- Prompt:
Note each line in the data below that holds "TRIANGLE", and copy it.

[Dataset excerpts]
###
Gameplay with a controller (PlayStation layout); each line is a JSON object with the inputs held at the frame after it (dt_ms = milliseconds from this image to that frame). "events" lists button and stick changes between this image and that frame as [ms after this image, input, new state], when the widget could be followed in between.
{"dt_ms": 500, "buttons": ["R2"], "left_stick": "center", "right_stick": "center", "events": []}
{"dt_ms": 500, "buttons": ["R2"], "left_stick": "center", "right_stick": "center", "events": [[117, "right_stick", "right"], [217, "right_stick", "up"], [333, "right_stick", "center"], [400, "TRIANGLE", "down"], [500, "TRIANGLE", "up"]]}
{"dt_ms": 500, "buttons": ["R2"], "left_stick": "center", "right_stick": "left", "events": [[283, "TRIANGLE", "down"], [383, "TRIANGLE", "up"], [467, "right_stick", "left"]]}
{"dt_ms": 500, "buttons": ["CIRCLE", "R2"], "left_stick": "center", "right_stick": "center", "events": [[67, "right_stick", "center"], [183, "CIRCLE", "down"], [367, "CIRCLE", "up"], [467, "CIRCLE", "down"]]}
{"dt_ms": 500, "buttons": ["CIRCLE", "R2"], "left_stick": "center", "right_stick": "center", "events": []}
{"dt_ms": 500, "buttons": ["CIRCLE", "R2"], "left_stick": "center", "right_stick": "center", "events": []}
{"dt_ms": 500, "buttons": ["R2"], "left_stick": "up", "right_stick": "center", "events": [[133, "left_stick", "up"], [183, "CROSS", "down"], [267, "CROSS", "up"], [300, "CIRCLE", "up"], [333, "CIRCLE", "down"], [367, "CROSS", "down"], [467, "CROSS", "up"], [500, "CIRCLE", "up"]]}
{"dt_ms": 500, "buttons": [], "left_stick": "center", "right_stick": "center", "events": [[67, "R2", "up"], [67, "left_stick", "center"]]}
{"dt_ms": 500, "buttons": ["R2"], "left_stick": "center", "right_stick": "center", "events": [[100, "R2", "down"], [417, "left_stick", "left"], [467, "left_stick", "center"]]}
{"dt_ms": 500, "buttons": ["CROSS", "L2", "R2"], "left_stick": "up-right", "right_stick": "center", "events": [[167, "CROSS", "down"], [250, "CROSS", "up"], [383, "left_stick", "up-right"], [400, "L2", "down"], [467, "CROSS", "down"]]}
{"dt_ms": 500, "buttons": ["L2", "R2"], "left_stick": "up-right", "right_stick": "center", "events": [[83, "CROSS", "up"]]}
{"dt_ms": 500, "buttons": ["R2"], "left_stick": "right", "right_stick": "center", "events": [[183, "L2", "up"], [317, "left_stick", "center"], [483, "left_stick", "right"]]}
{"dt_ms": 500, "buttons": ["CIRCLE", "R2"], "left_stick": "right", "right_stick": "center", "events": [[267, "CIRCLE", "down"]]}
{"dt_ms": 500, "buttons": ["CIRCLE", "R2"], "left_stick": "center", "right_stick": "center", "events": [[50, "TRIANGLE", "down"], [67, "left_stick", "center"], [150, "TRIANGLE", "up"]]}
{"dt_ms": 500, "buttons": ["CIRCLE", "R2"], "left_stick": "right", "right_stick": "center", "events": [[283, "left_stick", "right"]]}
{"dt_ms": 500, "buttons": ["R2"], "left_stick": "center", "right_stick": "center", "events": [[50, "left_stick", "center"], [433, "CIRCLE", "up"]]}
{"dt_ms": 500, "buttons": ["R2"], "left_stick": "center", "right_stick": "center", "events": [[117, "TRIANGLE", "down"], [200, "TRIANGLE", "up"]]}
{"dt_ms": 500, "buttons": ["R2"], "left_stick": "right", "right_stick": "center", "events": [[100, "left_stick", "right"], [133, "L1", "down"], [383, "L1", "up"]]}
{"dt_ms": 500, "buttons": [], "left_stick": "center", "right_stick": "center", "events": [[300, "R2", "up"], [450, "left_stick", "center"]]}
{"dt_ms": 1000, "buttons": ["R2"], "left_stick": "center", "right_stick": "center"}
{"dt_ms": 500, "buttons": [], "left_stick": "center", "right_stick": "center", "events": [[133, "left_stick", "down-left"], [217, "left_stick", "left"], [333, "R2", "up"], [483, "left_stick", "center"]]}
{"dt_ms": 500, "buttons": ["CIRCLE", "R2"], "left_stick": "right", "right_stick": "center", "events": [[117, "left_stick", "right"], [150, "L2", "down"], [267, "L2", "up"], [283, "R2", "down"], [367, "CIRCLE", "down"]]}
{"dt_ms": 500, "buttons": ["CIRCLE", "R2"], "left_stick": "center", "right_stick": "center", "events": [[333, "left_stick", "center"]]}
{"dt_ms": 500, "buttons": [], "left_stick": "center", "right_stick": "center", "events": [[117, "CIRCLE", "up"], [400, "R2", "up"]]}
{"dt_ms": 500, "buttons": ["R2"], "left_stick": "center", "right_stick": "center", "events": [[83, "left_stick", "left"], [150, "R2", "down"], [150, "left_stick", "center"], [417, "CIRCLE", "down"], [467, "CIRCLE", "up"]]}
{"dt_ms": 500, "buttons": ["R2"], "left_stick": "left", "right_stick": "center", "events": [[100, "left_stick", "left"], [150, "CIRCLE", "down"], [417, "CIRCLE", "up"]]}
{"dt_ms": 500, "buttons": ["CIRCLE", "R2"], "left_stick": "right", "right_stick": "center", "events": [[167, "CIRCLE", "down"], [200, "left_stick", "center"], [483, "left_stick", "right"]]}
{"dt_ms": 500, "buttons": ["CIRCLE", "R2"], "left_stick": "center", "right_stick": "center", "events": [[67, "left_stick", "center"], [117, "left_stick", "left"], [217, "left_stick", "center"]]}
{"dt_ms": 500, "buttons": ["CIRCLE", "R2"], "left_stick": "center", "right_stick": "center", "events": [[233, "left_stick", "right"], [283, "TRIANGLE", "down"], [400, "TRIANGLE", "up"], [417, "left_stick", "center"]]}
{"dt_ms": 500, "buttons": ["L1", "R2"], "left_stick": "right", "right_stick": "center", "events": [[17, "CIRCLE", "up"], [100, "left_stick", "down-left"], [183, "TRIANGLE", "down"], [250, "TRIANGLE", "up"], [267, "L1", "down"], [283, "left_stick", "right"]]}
###
- Response:
{"dt_ms": 500, "buttons": ["R2"], "left_stick": "center", "right_stick": "center", "events": [[117, "right_stick", "right"], [217, "right_stick", "up"], [333, "right_stick", "center"], [400, "TRIANGLE", "down"], [500, "TRIANGLE", "up"]]}
{"dt_ms": 500, "buttons": ["R2"], "left_stick": "center", "right_stick": "left", "events": [[283, "TRIANGLE", "down"], [383, "TRIANGLE", "up"], [467, "right_stick", "left"]]}
{"dt_ms": 500, "buttons": ["CIRCLE", "R2"], "left_stick": "center", "right_stick": "center", "events": [[50, "TRIANGLE", "down"], [67, "left_stick", "center"], [150, "TRIANGLE", "up"]]}
{"dt_ms": 500, "buttons": ["R2"], "left_stick": "center", "right_stick": "center", "events": [[117, "TRIANGLE", "down"], [200, "TRIANGLE", "up"]]}
{"dt_ms": 500, "buttons": ["CIRCLE", "R2"], "left_stick": "center", "right_stick": "center", "events": [[233, "left_stick", "right"], [283, "TRIANGLE", "down"], [400, "TRIANGLE", "up"], [417, "left_stick", "center"]]}
{"dt_ms": 500, "buttons": ["L1", "R2"], "left_stick": "right", "right_stick": "center", "events": [[17, "CIRCLE", "up"], [100, "left_stick", "down-left"], [183, "TRIANGLE", "down"], [250, "TRIANGLE", "up"], [267, "L1", "down"], [283, "left_stick", "right"]]}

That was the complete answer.